Pour encore mieux comprendre, j’ai regardé ensuite les debriefs de l’émission avec les streamers Amaru et Medja. Ils faisaient des blagues et tout. C’était marrant car j’ai vu le débat sous une autre forme. Ça m’a donné envie de suivre l’élection cette année. De regarder les grands débats, pour suivre les debriefs des streamers derrière.
Sofiane, 15 ans, collégien, Aulnay-sous-Bois
Illustration © Merieme Mesfioui (@durga.maya)
Abstentionnistes mais pas dépolitisé·e·s
Le vote n’est plus un réflexe
L’abstention atteint 72 % chez les 18-34 ans et les jeunes rejettent une partie des institutions traditionnelles. 90 % des 18-30 ans n’ont plus confiance dans les partis pour agir contre le réchauffement climatique, alors que sept jeunes sur dix se déclarent « très engagés » en matière d’environnement.

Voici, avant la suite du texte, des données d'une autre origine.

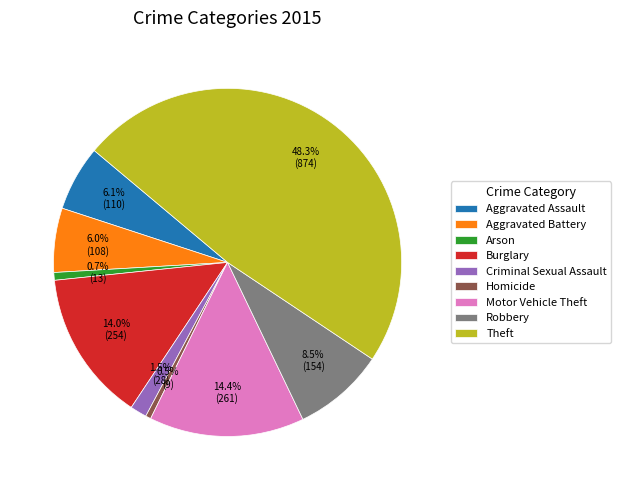

Which slice is the largest?

Theft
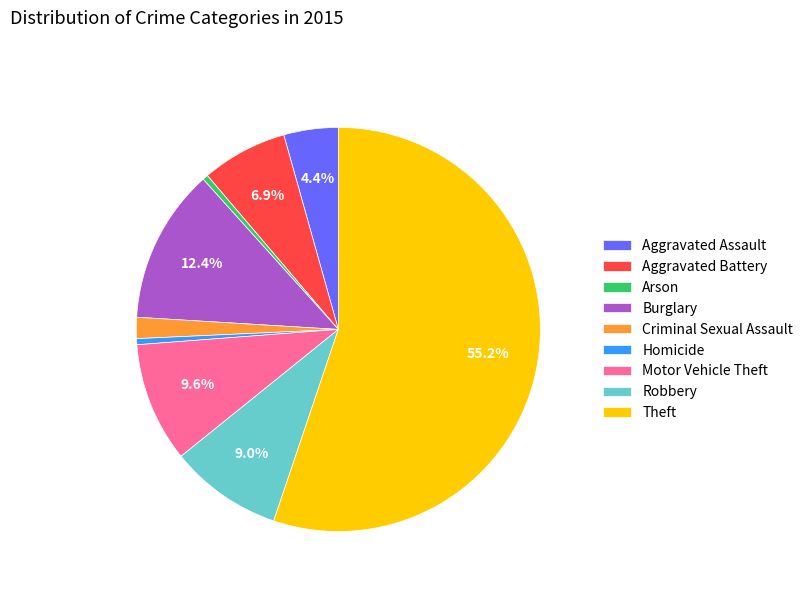

True or false: Aggravated Battery accounts for 1% of the total.

False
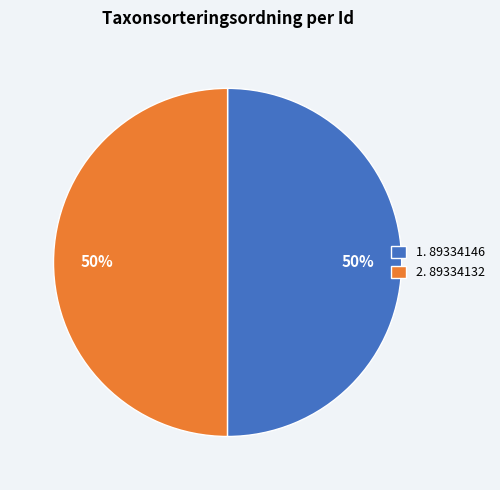

How many slices are in this pie chart?

2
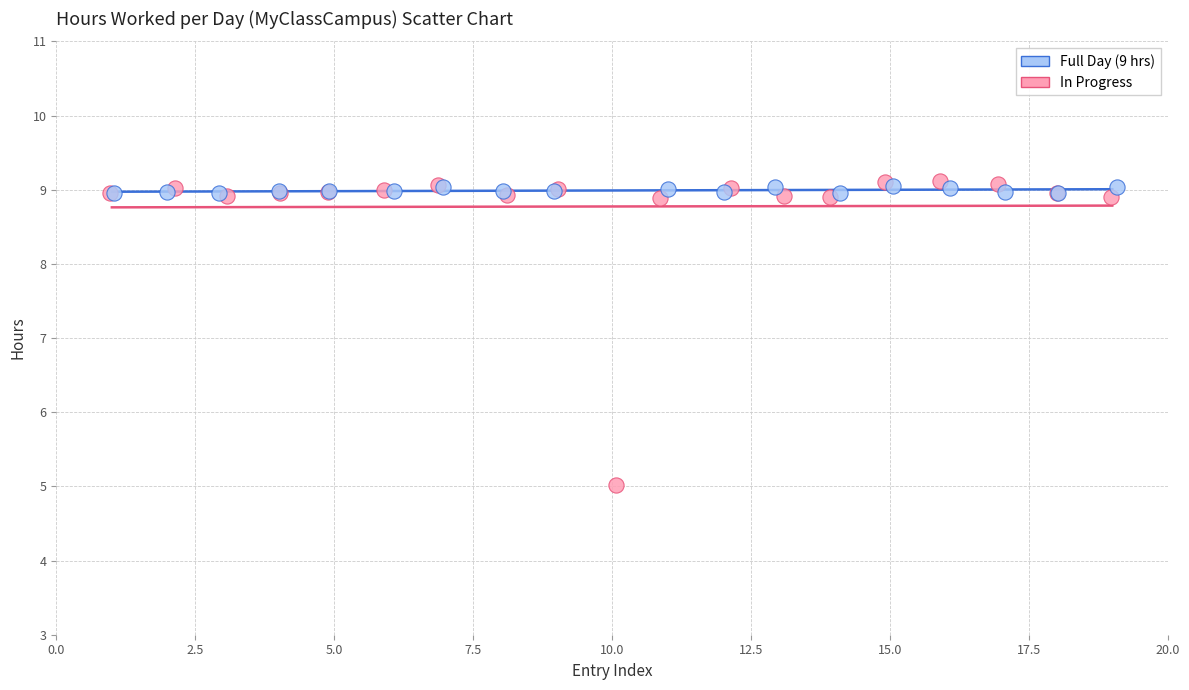

Which series contains the lowest Y value?

In Progress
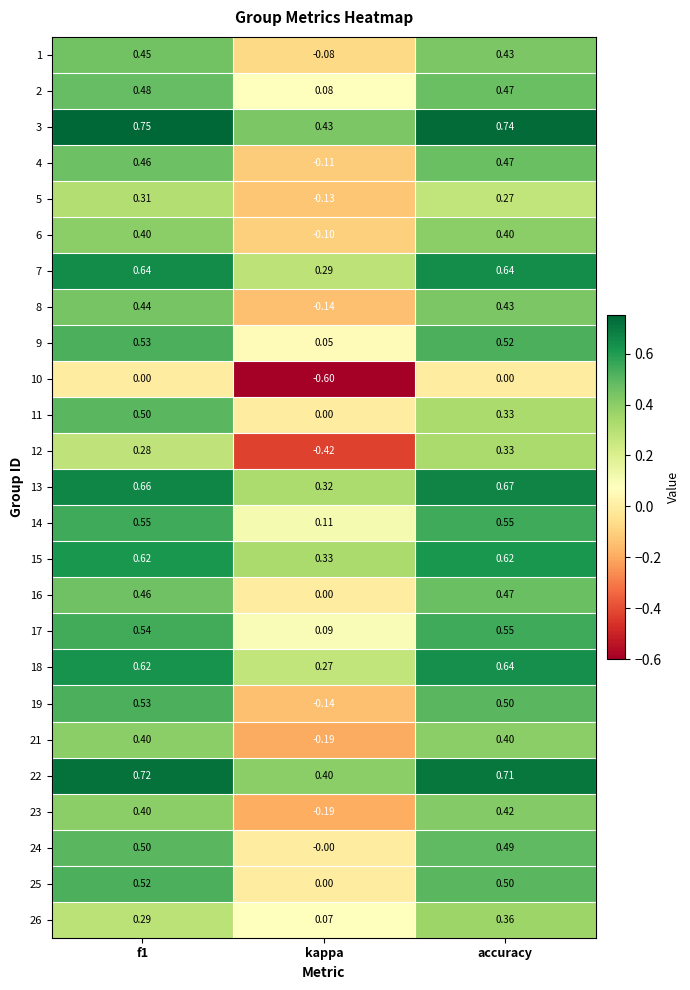

Which series changed the most between f1 and accuracy?

11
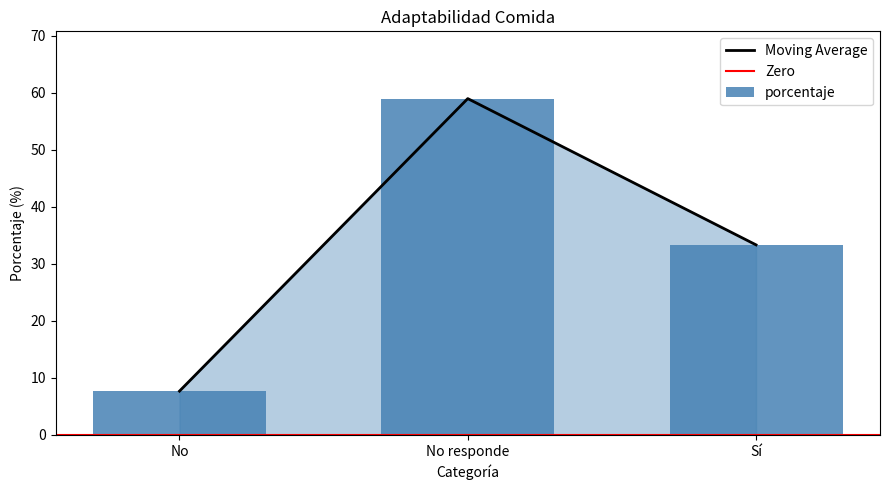

List the labels in order of value, largest first.

No responde, Sí, No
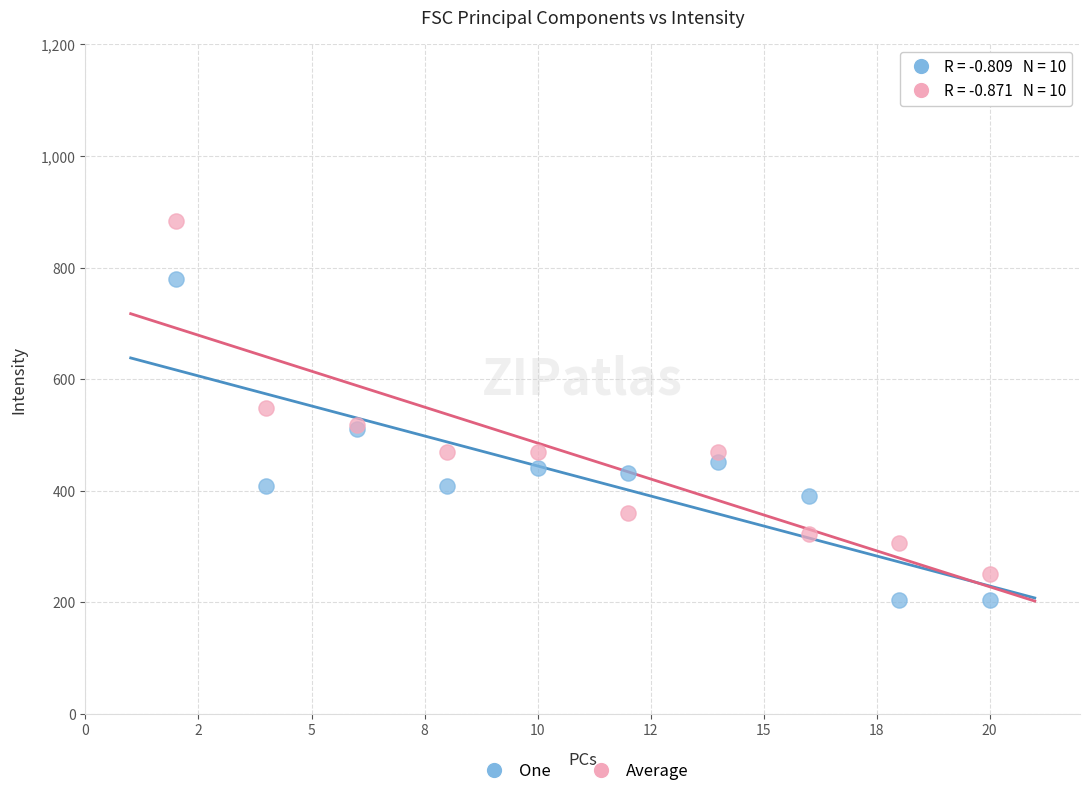

Which series reaches the maximum Y coordinate?

Average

Des actions concrètes et solidaires
Ils et elles sont attiré·e·s par des formes d’engagement qui leur paraissent plus directes. 43 % des jeunes de 18 à 30 ans ont signé une pétition ou défendu une cause sur internet, un blog, ou un réseau social, 36 % ont participé aux activités d’une association et 15 % à une manifestation, une grève ou à une occupation de lieux.
La colère gronde
Le retrait vis-à-vis de la politique traditionnelle s’accompagne aussi d’une colère. 52 % des jeunes pensent que seule une certaine forme de violence peut permettre de faire bouger les choses et 34 % adhèrent par exemple à l’idée que l’armée puisse diriger le pays. Tourné en mai 2017, le documentaire Demain le Feu rend audible la colère sourde de plusieurs personnes, jeunes et moins jeunes, partout en France.